• THE RECORDS:

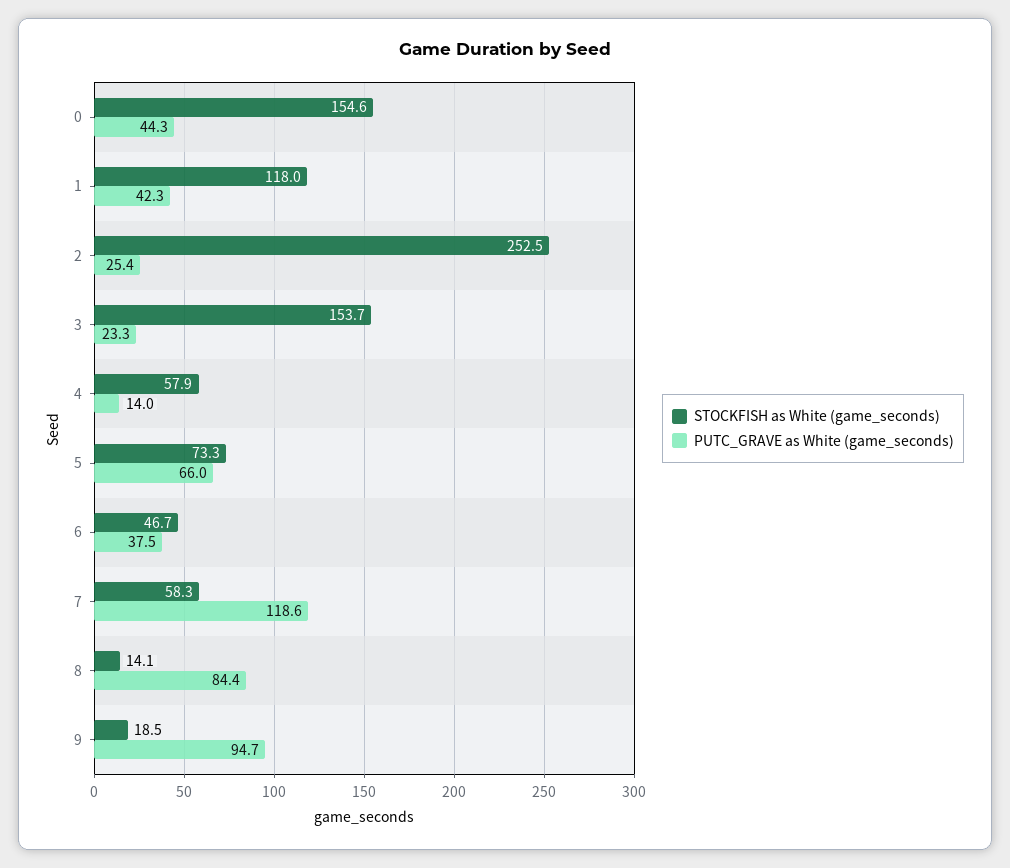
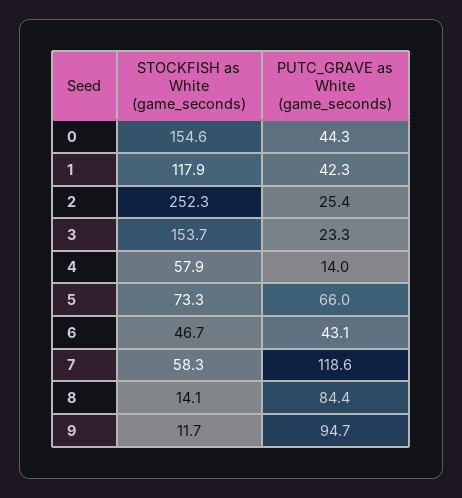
  {
    "STOCKFISH as White (game_seconds)": {
      "0": 154.6,
-     "1": 118,
+     "1": 117.9,
-     "2": 252.5,
+     "2": 252.3,
      "3": 153.7,
      "4": 57.9,
      "5": 73.3,
      "6": 46.7,
      "7": 58.3,
      "8": 14.1,
-     "9": 18.5
+     "9": 11.7
    },
    "PUTC_GRAVE as White (game_seconds)": {
      "0": 44.3,
      "1": 42.3,
      "2": 25.4,
      "3": 23.3,
      "4": 14,
      "5": 66,
-     "6": 37.5,
+     "6": 43.1,
      "7": 118.6,
      "8": 84.4,
      "9": 94.7
    }
  }

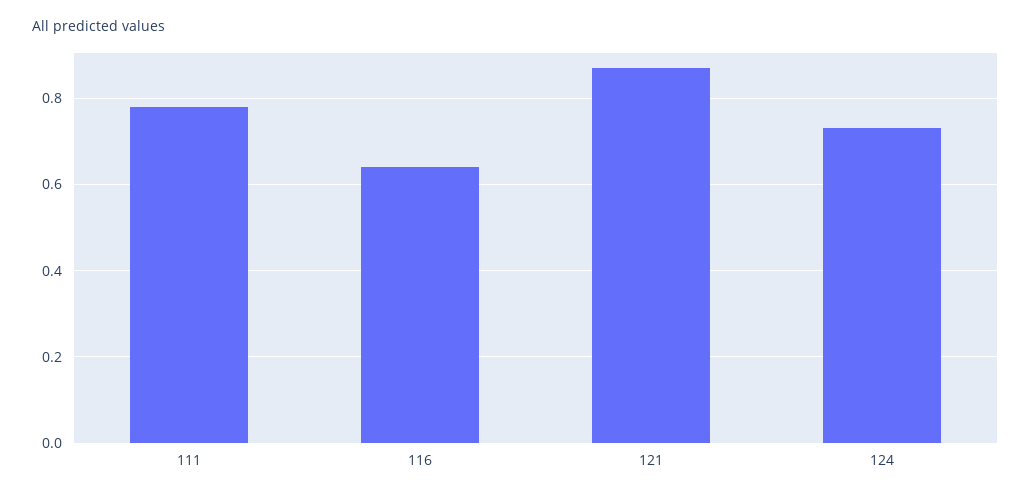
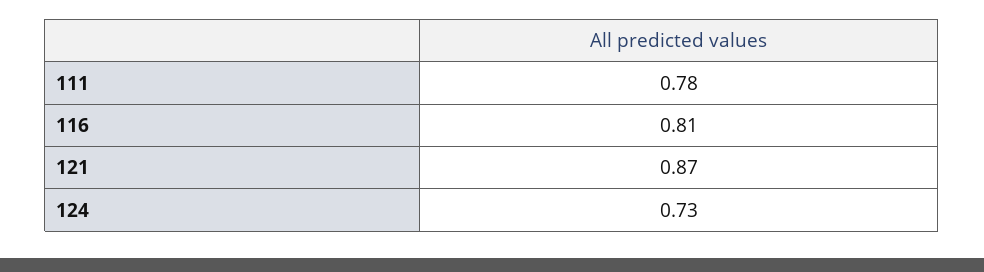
  {
    "111": 0.78,
-   "116": 0.65,
+   "116": 0.81,
    "121": 0.87,
    "124": 0.73
  }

• ACTION ITEM:
Could you repeat every entry above exactly, with each picture omitted?

• WRITTEN RESPONSE:
  {
    "STOCKFISH as White (game_seconds)": {
      "0": 154.6,
-     "1": 118,
+     "1": 117.9,
-     "2": 252.5,
+     "2": 252.3,
      "3": 153.7,
      "4": 57.9,
      "5": 73.3,
      "6": 46.7,
      "7": 58.3,
      "8": 14.1,
-     "9": 18.5
+     "9": 11.7
    },
    "PUTC_GRAVE as White (game_seconds)": {
      "0": 44.3,
      "1": 42.3,
      "2": 25.4,
      "3": 23.3,
      "4": 14,
      "5": 66,
-     "6": 37.5,
+     "6": 43.1,
      "7": 118.6,
      "8": 84.4,
      "9": 94.7
    }
  }

  {
    "111": 0.78,
-   "116": 0.65,
+   "116": 0.81,
    "121": 0.87,
    "124": 0.73
  }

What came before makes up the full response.